Réduire les délais de traitement des dossiers des demandeurs d'asile est une priorité. Car cela aiderait à régler "une grande partie des problèmes" que connaît le système en France : c’est ce que déclare Didier Migaud, le premier président de la Cour des comptes.
La Cour des comptes publie aujourd'hui un bilan sévère du système d'asile en France, quels en sont les symptômes et que recommandez-vous?
Si, historiquement, la France a longtemps été le premier pays d'arrivée des demandeurs d'asile en Europe, elle se situait au quatrième rang en 2014, derrière l'Allemagne, l'Italie et la Suède.
Sans faire face à un afflux de demandes, la France ne parvient pourtant pas à mettre en œuvre le traitement du droit d'asile de manière efficace.
Par rapport à ses voisins, la France se distingue en effet par une procédure d'instruction très longue, de deux ans en moyenne.
Cette durée excessive entraîne des surcoûts en matière d'allocations et d'hébergement, puisqu'elle a tendance à saturer le dispositif, y compris au détriment des structures d'hébergement ayant vocation à accueillir d'autres publics.
#Dijon : le cri d'alarme des associations en faveur des demandeurs d'asile http://t.co/SfeGzjbW
— France3 Bourgogne (@F3Bourgogne) 10 Décembre 2012
Des fuites sur un rapport interne avaient alimenté une polémique au printemps, vos conclusions rejoignent-elles les principaux éléments qui avaient filtré dans la presse?
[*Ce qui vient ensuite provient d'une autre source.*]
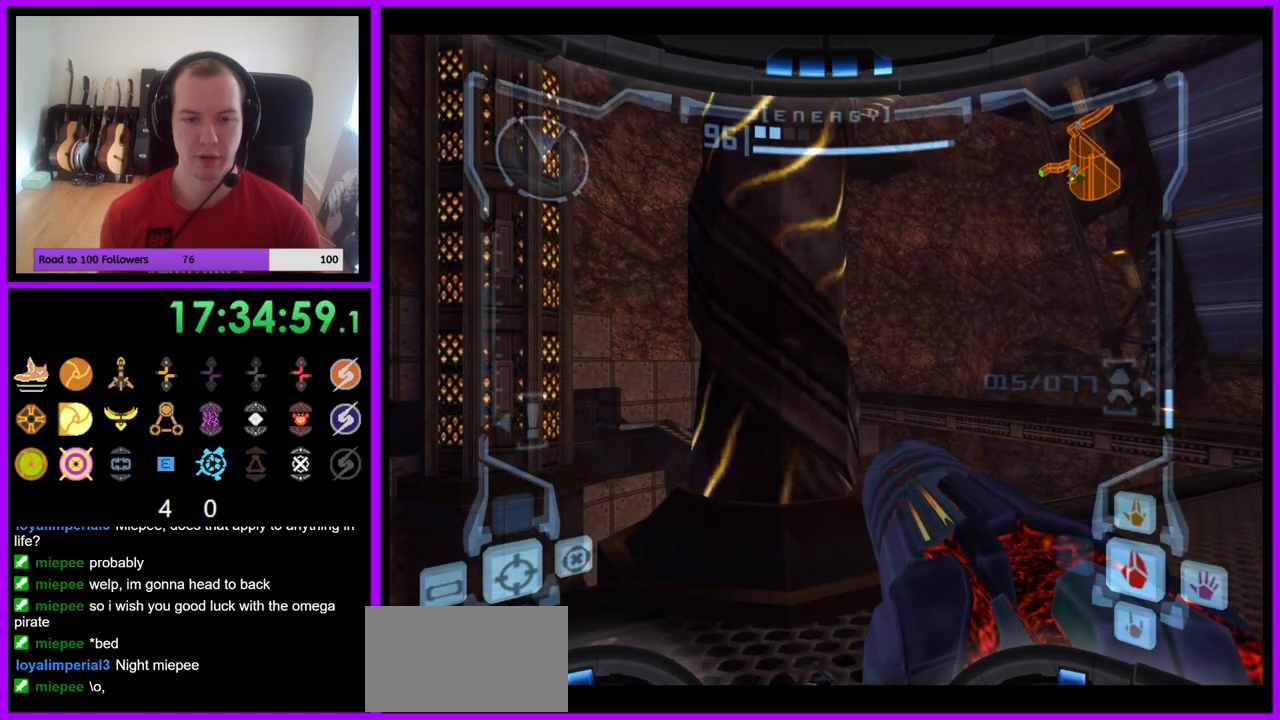
{"buttons": [], "left_stick": "center", "right_stick": "center", "events": [[17, "left_stick", "up"], [283, "X", "down"], [400, "X", "up"], [450, "left_stick", "center"]]}
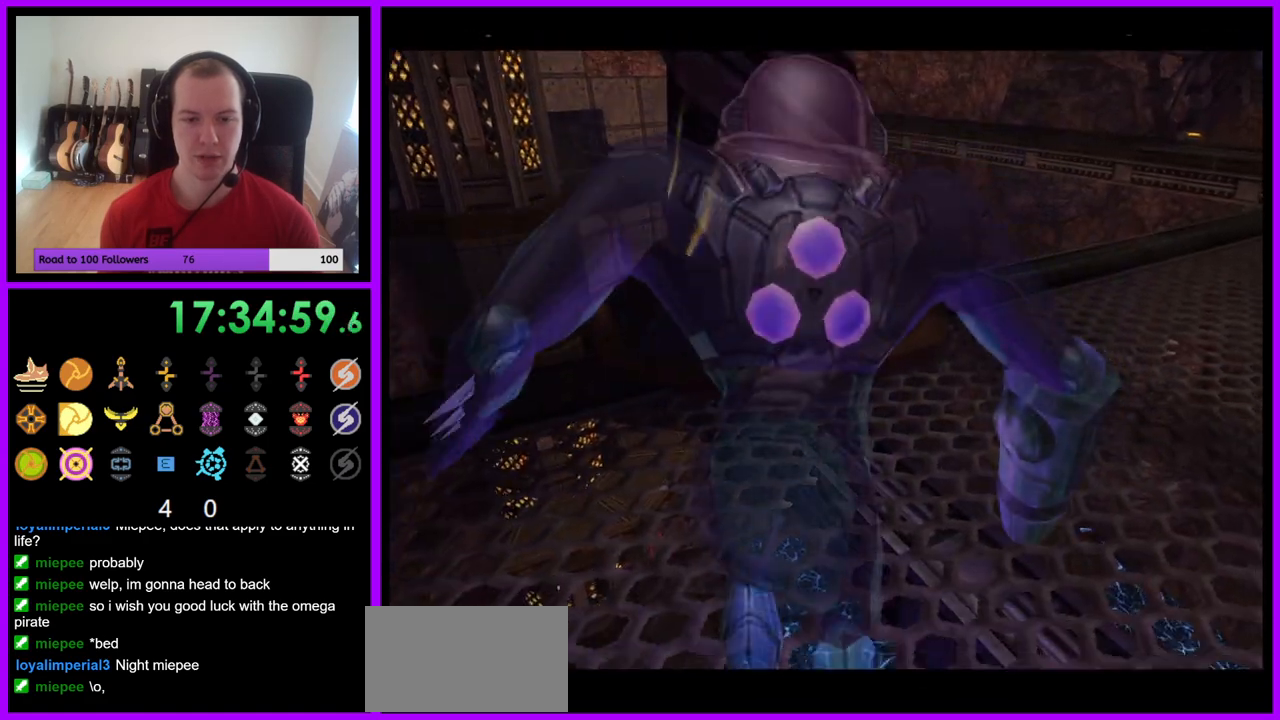
{"buttons": [], "left_stick": "center", "right_stick": "center", "events": [[167, "left_stick", "up"], [333, "left_stick", "up-left"], [450, "left_stick", "center"]]}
La Cour a déploré cette fuite et mis en garde contre une lecture partielle et partiale de ses observations provisoires qui étaient soumises à la contradiction. Personne ne peut s'autoriser à parler à la place de la Cour, surtout avant qu'elle n'ait achevé ses travaux !
Aujourd'hui, la Cour note les avancées prévues par la réforme de l'asile adoptée cet été, qui fait de la réduction des délais de la procédure d'instruction une priorité. Elle souligne qu'il faut aussi consolider le pilotage interministériel, jusqu'à présent insuffisant, rationaliser le dispositif d'hébergement spécialisé et bien différencier le traitement de l'asile et le contrôle de l'immigration, pour mieux les articuler.
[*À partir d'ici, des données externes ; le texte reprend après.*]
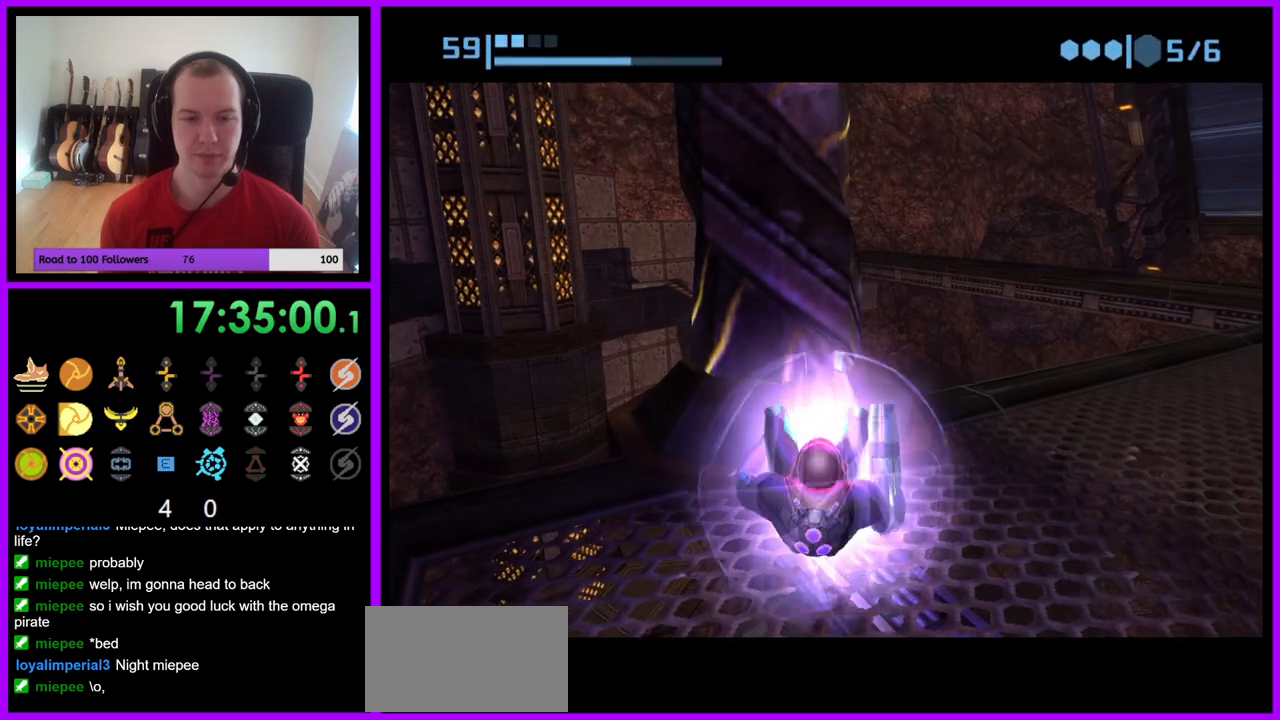
{"buttons": ["R1"], "left_stick": "up-left", "right_stick": "center", "events": [[183, "R1", "down"], [233, "left_stick", "up-left"]]}
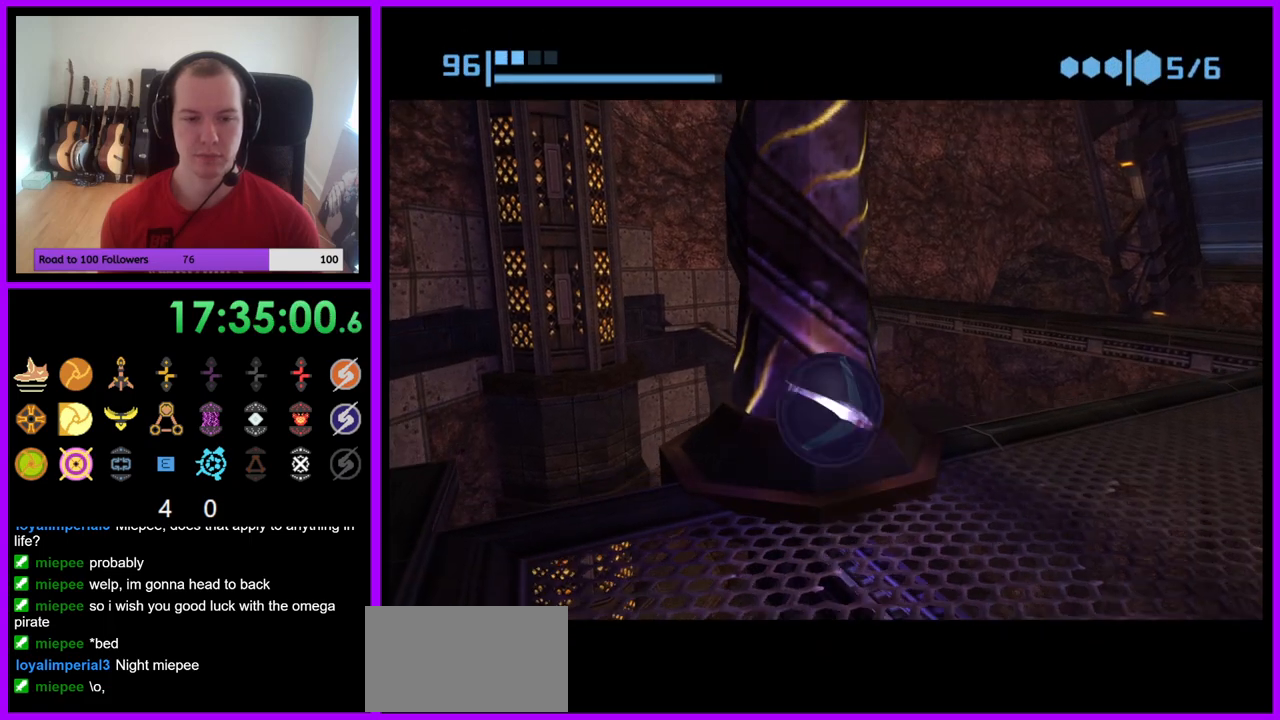
{"buttons": ["R1"], "left_stick": "up", "right_stick": "center", "events": [[150, "left_stick", "up"]]}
Mais ce qui compte, c'est que l'on s'attache à réduire les délais d'instruction : si elle est bien effective, cette réduction diminuera mécaniquement le coût de l'accueil et de l'hébergement des demandeurs d'asile, soulagera les dispositifs d'hébergement et améliorera l'efficience d'ensemble de la politique du droit d'asile.
Les pouvoirs publics maîtrisent-ils aujourd'hui la gestion des déboutés du droit d'asile?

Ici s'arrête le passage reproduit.